= Julian Waters =

American calligrapher

Julian Waters (born 1957) is a calligrapher, type designer and teacher.

== Early life ==
He was born in Hampshire, England in 1957 and is the son of calligrapher Sheila Waters and book binder/conservator Peter Waters. He now lives in Gaithersburg, Maryland, United States.

== Teaching career ==
Starting in 1979 Waters studied with German type designer Hermann Zapf. In 1981-82 Waters worked with Gerard Valerio at Bookmark Studio in Washington DC, specializing in logos, books and publication design. In 1984 he opened his own studio in Capitol Hill. The same year, Zapf asked the 27-year-old Julian to substitute and teach his two-week masterclass at Rochester Institute of Technology. Waters ultimately succeeded Zapf in 1989.

Since 1978 he has taught specialized seminars on lettering and design attended by calligraphers and graphic designer all over U.S., Canada, Asia and Europe and has taught and lectured at institutions including Cooper Union, New York City, Sunderland University and Imperial College, London.

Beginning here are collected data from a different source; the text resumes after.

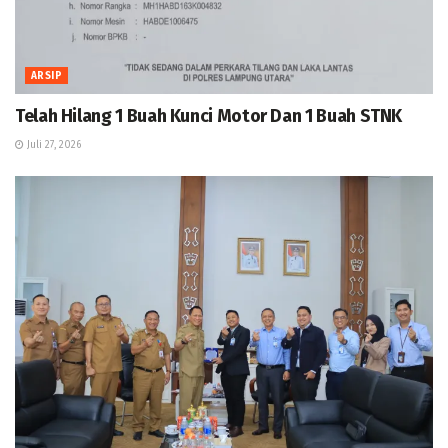
ARSIP
Telah Hilang 1 Buah Kunci Motor Dan 1 Buah STNK
Juli 27, 2026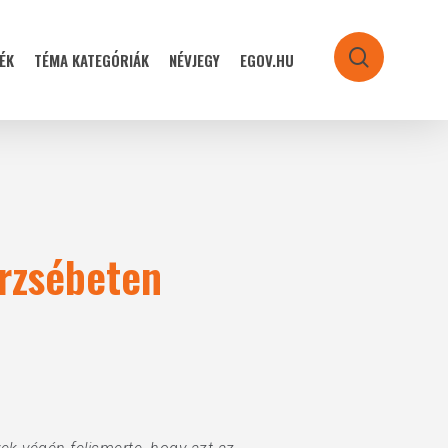
ÉK
TÉMA KATEGÓRIÁK
NÉVJEGY
EGOV.HU
search
erzsébeten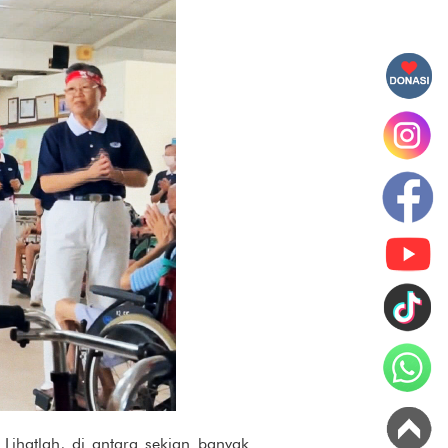
 Lihatlah, di antara sekian banyak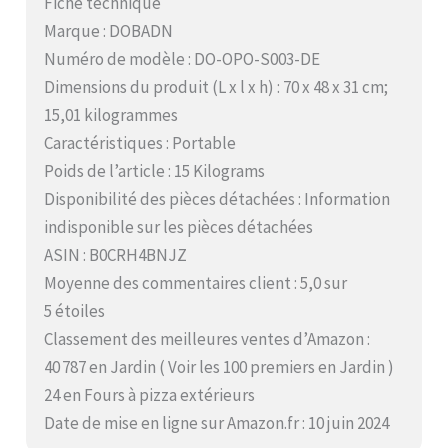
Fiche technique
Marque : DOBADN
Numéro de modèle : DO-OPO-S003-DE
Dimensions du produit (L x l x h) : 70 x 48 x 31 cm;
15,01 kilogrammes
Caractéristiques : Portable
Poids de l’article : 15 Kilograms
Disponibilité des pièces détachées : Information
indisponible sur les pièces détachées
ASIN : B0CRH4BNJZ
Moyenne des commentaires client : 5,0 sur
5 étoiles
Classement des meilleures ventes d’Amazon :
40 787 en Jardin ( Voir les 100 premiers en Jardin )
24 en Fours à pizza extérieurs
Date de mise en ligne sur Amazon.fr : 10 juin 2024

In 2006 Waters was the keynote speaker at *Letterforum*, part of the 26th International Calligraphy Conference, at James Madison University.

== Private-sector works ==
Waters has worked on logos, posters, CD packaging, titling for books and publications. He has designed titling lettering for National Geographic Magazine for over 20 years. He is the only lettering designer to have been featured in a "Behind the Scenes" full page photo profile in the Magazine late 1999.

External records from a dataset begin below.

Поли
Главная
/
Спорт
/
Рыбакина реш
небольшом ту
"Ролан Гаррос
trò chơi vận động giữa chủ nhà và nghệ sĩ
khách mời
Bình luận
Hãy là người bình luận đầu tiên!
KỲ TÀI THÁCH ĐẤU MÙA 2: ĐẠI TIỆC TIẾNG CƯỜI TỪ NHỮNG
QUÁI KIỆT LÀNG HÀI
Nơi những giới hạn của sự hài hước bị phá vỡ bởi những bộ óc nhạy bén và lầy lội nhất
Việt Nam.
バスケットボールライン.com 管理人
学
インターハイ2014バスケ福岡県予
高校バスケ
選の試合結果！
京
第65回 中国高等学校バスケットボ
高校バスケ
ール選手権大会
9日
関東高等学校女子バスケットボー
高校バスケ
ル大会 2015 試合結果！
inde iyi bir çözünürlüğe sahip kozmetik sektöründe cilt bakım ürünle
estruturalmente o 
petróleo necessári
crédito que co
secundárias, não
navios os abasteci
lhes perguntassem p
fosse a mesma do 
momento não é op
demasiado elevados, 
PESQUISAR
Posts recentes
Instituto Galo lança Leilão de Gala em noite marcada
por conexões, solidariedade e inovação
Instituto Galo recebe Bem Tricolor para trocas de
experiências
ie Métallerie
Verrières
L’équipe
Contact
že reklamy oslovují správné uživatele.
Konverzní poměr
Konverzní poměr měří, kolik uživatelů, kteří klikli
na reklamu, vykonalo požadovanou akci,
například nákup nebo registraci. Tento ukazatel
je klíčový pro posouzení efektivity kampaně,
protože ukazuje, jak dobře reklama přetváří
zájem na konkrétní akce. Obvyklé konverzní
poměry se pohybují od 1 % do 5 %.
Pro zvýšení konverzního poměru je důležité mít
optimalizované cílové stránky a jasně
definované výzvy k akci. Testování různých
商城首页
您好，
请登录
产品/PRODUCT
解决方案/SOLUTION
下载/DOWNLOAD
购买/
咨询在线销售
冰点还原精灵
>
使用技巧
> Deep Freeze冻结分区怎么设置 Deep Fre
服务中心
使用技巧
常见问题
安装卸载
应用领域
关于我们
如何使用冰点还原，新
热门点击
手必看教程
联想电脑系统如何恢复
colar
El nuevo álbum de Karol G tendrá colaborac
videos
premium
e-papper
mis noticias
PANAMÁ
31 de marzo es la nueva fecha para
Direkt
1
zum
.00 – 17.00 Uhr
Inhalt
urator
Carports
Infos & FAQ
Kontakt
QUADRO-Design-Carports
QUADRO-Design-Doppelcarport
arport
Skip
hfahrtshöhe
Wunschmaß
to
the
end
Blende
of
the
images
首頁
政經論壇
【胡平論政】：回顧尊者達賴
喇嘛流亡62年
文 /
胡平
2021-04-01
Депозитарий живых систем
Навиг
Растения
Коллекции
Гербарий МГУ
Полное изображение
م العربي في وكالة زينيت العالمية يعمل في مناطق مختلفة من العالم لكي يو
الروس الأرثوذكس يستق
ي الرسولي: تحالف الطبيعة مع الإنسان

He has been featured on TV in the U.S. and Europe, including the Emmy Award-winning segment entitled "Man of Letters", on the Sunday morning magazine show, Capital Edition, 1989.

In 1997 Adobe Systems released his Multiple Master typeface "Waters Titling".

== Public works ==
Waters produced lettering for books, posters and stamps for the U.S. Postal Service, including "Bill of Rights" and "Presidential Libraries" stamps, "Love" envelope and "Legends of American Music" series.

During the construction of the Vietnam Veterans Memorial in Washington DC, Waters was a typographic advisor to Maya Lin. He was the typographic designer for the Women in Military Service for America Memorial at Arlington Cemetery.

== Awards ==
Waters has received awards from the Type Directors Club, Art Directors Club, Print Magazine and Letter Arts Review Annual. He was the 1997 Rubenstein Memorial Guest Artist at the Sidwell Friends School, Washington DC.